Creating Some Faux Data
Using a GeoPandas example, the following code to generates a GeoDataFrame that will be exported in the subsequent sections to different file formats.
# https://geopandas.org/en/stable/gallery/create_geopandas_from_pandas.html
df = pd.DataFrame(
{'City': ['Buenos Aires', 'Brasilia', 'Santiago', 'Bogota', 'Caracas'],
'Country': ['Argentina', 'Brazil', 'Chile', 'Colombia', 'Venezuela'],
'Latitude': [-34.58, -15.78, -33.45, 4.60, 10.48],
'Longitude': [-58.66, -47.91, -70.66, -74.08, -66.86]})
gdf = gpd.GeoDataFrame(
df, geometry=gpd.points_from_xy(df.Longitude, df.Latitude))
GeoJSON
GeoJSON, a file-format that is core to the SpatioTemporal Asset Catalog (STAC), can be streamed into a BytesIO buffer and uploaded as an in-memory/stream file by the Blob Client.
with io.BytesIO() as buf:
gdf.to_file(buf, driver='GeoJSON')
new_blob = google.cloud.storage.blob.Blob(
name='upload-example/dataframe.json',
bucket=bucket
)
buf.seek(0)
new_blob.upload_from_file(buf)
To read the GeoJSON back in, we can stream the Blob directly into a GeoPandas GeoDataFrame using a generated signed URL that allows the data to be read from the remote store under an access expiry deadline.
json_blob = google.cloud.storage.blob.Blob(
name='upload-example/dataframe.json',
bucket=bucket
)
url = json_blob.generate_signed_url(timedelta(seconds=5))
_df = gpd.read_file(url, driver='GeoJSON')
_df
The table content is preserved throughout the GeoJSON save/read process, as seen in below.
Parquet and Feather
Unlike GeoJSON, Parquet and Feather file formats involve a different approach to save and has an extra step during the reading phase. Leveraging part of the approach of rasterio
's MemoryFile()
, we can stage the file we want to save into a tempfile.NamedTemporaryFile
and then upload to the remote storage.
with tempfile.NamedTemporaryFile(prefix='savetest') as tmpf:
gdf.to_parquet(tmpf.name)
new_blob = google.cloud.storage.blob.Blob(
name='upload-example/dataframe.parquet',
bucket=bucket
)
new_blob.upload_from_file(tmpf)
In order to read the Parquet and Feather formats back down, the following cell demonstrates the steps needed to perform that action. Unlike the GeoJSON, we will need to read the Blob with Pandas. This is because the GeoPandas read_file
is unable to read in Parquet or Feather from a remote URL.

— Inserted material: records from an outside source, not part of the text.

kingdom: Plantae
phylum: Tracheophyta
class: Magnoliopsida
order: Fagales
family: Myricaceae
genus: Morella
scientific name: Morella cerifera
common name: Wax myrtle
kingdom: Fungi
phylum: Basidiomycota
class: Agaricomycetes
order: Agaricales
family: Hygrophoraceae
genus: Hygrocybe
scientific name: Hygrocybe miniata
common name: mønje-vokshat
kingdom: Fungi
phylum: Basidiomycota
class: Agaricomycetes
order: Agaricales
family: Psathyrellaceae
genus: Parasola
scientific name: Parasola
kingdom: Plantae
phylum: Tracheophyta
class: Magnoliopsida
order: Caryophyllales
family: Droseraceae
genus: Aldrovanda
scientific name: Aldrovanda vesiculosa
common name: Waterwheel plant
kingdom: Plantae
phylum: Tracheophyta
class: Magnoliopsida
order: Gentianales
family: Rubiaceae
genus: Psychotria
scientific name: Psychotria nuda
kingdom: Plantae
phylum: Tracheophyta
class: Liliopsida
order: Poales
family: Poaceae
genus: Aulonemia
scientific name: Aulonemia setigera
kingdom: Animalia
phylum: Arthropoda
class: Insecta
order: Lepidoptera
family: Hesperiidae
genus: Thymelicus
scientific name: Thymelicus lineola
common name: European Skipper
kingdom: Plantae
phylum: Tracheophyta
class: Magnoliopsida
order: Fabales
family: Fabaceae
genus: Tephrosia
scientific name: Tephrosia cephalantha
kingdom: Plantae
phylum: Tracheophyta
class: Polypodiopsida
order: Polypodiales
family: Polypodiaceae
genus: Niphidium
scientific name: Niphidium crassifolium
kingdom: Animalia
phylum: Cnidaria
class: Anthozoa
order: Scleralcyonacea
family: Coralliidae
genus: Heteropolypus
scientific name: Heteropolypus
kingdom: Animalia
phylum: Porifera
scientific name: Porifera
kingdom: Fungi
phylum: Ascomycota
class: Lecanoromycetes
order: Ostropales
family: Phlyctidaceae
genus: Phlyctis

_blob = google.cloud.storage.blob.Blob(
name='upload-example/dataframe.parquet',
bucket=bucket
)
url = _blob.generate_signed_url(timedelta(seconds=5))
_df = pd.read_parquet(url)
_df['geometry'] = _df['geometry'].apply(wkb.loads)
_df
If we were to run the above cell without performing the column mapping to wkb.loads
then we would end up seeing a table with the geometries still encoded.
Applying wkb.loads
to the geometry column will convert the encoded binary string to the correct geometry feature, as shown below.
Finally, convert back into a GeoPandas GeoDataFrame:
gpd.GeoDataFrame(_df, geometry='geometry')
Other Cloud Providers
This approach is also similar to the actions performed in Azure (untested in AWS or DigitalOcean). Azure uses their own Python API of storage Clients of course, but, the general approach to save the file and read it in are similar enough that it can translate with minimal changes.